The Institute of Educational Technology (IET) is an international leader in the development of open and distance learning and in digital scholarship. Our research is at the core of The Open University's continuing success in teaching and supporting hundreds of thousands of students studying at a distance, and has had significant impact on open education worldwide.
We focus on three key themes, with a wide range of ongoing projects within each. Learning in an open world focuses on open educational resources, practices and policy; open science; open research; learning design and evaluation; accessibility and open access publishing.
Innovating pedagogy is concerned with the development of technology-enhanced learning, including mobile learning, game-based learning and citizen science.

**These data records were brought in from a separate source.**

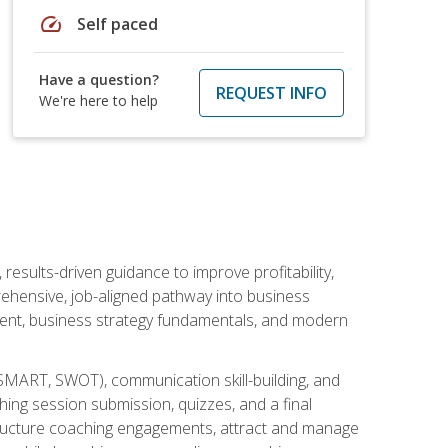
speed
Self paced
Have a question?
REQUEST INFO
We're here to help
esults-driven guidance to improve profitability,
ehensive, job-aligned pathway into business
ment, business strategy fundamentals, and modern
SMART, SWOT), communication skill-building, and
ing session submission, quizzes, and a final
 structure coaching engagements, attract and manage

Learning analytics examines the fast-developing area of how we interpret and build on data generated about the learning experience.
The Open University's environment for research in education ranks joint first in the UK in the Research Excellence Framework (REF) 2014 and second for quality and quantity in the Times Higher Education Research Power ranking.

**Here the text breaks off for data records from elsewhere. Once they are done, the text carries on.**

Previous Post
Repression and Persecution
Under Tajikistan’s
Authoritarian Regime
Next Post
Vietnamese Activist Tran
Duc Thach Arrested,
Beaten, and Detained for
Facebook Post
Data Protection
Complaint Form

IET research was central to the development of:
- The OpenLearn website, one of a number of new forms of practical learning online. With 10,000 hours of open learning material it has been accessed by over 22 million visitors and with 200,000 registered users (December 2014)
- The iSpot website which is supporting citizen science and inspiring a new generation of nature lovers. Millions of spotters are using their mobile devices to upload images of wildlife for identification by the iSpot community
- TESSA, which is supporting over 500,000 teachers in Sub-Saharan Africa with free high-quality open educational resources
Key research highlights
Using learning design of 200+ modules to map and improve workload, learning satisfaction, and retention of our 170,000+ students.
IET research examines how the practices of learning for work, and the knowledge required for work, are being transformed by information and communication technologies. Research has identified the importance of combining formal training with informal (on-the-job) learning to enable professionals to learn a broad range of different types of knowledge (theoretical, practical, socio-cultural, regulative and so on). This initial research is expanded in the ExplOERer project, focusing on how professionals learn open practices and in studies with diverse organisations in the Energy Sector (Learning From Incidents, funded by the Energy Institute and Shell), Defence Sector (22 Group Blended Learning funded by Babcock), Education Sector (Production of Resources for Learning at Scale, PhD study) and Health Sector (Open Learning in Midwifery, PhD study).
nQuire-it, an open crowd-sourced science platform led by IET research, is supporting young people to develop their science research skills using their mobile phones.